▸ **ESTRATTO DELLA FONTE**:
Comunicare ai tempi del Covid-19: la forza dei social network

Sempre più cruciali durante l’attuale emergenza sanitaria globale, le reti sociali sono divenute uno dei canali di informazioni più utilizzati dalla Chiesa cattolica, permettendole di raggiungere le comunità in isolamento

Isabella Piro – Città del Vaticano

Qual è l’importanza dei mezzi di comunicazione sociale in tempi di pandemia da coronavirus? Pone questa domanda l’attuale numero del Bollettino settimanale sulle persone vulnerabili e fragili in movimento in epoca di Covid-19, a cura della Sezione per i migranti e i rifugiati del Dicastero per lo Sviluppo umano integrale. E le risposte evidenziano, in primo luogo, il ruolo fondamentale assunto dai social network: attraverso di essi, infatti, non solo i fedeli possono seguire in streaming le celebrazioni liturgiche, ma possono anche abbattere, virtualmente, le barriere imposte dal lockdown, sperimentando un nuovo modo di essere comunità. La community, insomma, ha permesso di ricreare la comunità.

Le reti sociali in aiuto di migranti e rifugiati

Le reti sociali, inoltre, sono divenute fondamentali per portare aiuto e sostegno ai migranti e rifugiati, tra le persone più colpite dalle conseguenze della pandemia. Basti citare l’app Refaid (Refugee Aid App), sviluppata in diversi paesi europei e utilizzata da oltre 400 organizzazioni non governative in tutto il mondo per cercare di migliorare le condizioni di vulnerabilità delle popolazioni migranti. Un esempio concreto dell’importanza di tale strumento arriva da Tangeri, in Marocco: qui, la delegazione diocesana per le migrazioni, in collaborazione con altri organismi, tra cui la Caritas locale, ha lanciato il progetto #Refaidfront, ovvero una raccolta-fondi per autorizzare l’uso della App in tutto il Marocco. In tal modo, le organizzazioni umanitarie sul territorio potranno dare informazioni, fornire aggiornamenti in tempo reale e facilitare l’accesso ai servizi di base per i migranti, i rifugiati, gli sfollati e i richiedenti asilo.

▸ **ATTIVITÀ**:
1) Secondo l'articolo sulla comunicazione ai tempi del Covid-19, quante organizzazioni non governative utilizzano l'app Refaid?
2) Trascrivi il passo dell'articolo compreso tra "Qual è l’importanza" e "ricreare la comunità.", estremi inclusi.
L'elenco riportato qui proviene da una fonte diversa dall'articolo.

Voci salvate
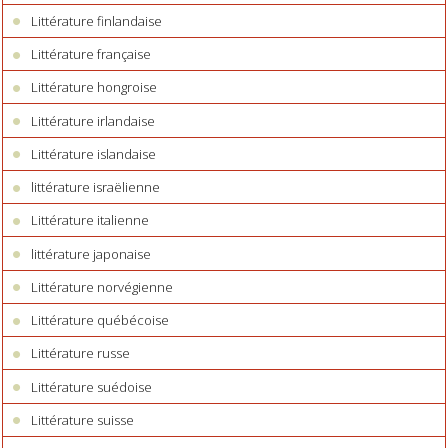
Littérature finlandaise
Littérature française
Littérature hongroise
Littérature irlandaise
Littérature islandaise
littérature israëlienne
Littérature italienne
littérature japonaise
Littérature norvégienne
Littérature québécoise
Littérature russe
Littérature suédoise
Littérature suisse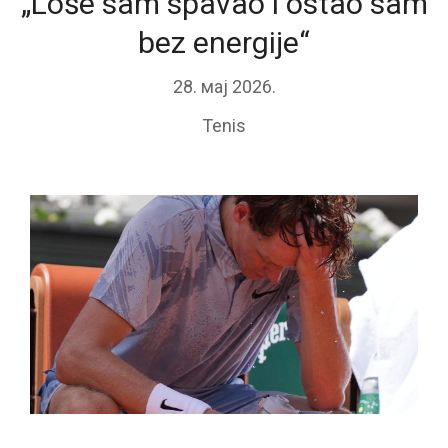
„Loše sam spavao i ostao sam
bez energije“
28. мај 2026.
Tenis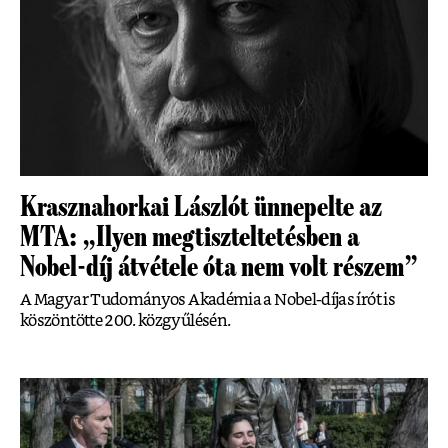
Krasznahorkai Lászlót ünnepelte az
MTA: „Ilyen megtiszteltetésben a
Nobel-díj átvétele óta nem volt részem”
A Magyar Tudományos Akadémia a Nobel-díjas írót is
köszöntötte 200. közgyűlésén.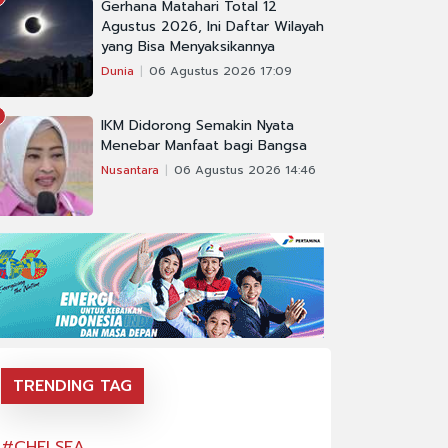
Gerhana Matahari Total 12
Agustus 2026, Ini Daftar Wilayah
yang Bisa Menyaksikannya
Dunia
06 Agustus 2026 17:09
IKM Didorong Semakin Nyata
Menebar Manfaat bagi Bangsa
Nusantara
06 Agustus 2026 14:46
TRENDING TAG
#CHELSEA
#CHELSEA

* * *

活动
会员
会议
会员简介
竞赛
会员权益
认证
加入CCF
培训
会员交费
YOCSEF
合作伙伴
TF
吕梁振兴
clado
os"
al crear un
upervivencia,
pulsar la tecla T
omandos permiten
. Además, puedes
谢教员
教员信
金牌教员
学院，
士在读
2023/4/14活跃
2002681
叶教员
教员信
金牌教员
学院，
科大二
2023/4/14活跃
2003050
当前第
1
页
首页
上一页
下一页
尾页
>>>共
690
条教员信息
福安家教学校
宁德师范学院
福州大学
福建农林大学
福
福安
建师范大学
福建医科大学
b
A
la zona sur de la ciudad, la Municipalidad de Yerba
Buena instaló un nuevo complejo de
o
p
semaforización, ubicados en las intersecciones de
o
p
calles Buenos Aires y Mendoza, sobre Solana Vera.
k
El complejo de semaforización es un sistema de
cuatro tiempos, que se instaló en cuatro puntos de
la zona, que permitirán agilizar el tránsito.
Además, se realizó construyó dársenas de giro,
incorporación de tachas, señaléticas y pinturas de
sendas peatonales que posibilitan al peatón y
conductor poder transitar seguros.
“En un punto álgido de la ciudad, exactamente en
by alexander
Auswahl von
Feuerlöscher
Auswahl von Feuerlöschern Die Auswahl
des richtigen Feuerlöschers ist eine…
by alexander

▸ **RISULTATI IN ORDINE**:
1) Oltre 400 organizzazioni non governative in tutto il mondo.

2)
Qual è l’importanza dei mezzi di comunicazione sociale in tempi di pandemia da coronavirus? Pone questa domanda l’attuale numero del Bollettino settimanale sulle persone vulnerabili e fragili in movimento in epoca di Covid-19, a cura della Sezione per i migranti e i rifugiati del Dicastero per lo Sviluppo umano integrale. E le risposte evidenziano, in primo luogo, il ruolo fondamentale assunto dai social network: attraverso di essi, infatti, non solo i fedeli possono seguire in streaming le celebrazioni liturgiche, ma possono anche abbattere, virtualmente, le barriere imposte dal lockdown, sperimentando un nuovo modo di essere comunità. La community, insomma, ha permesso di ricreare la comunità.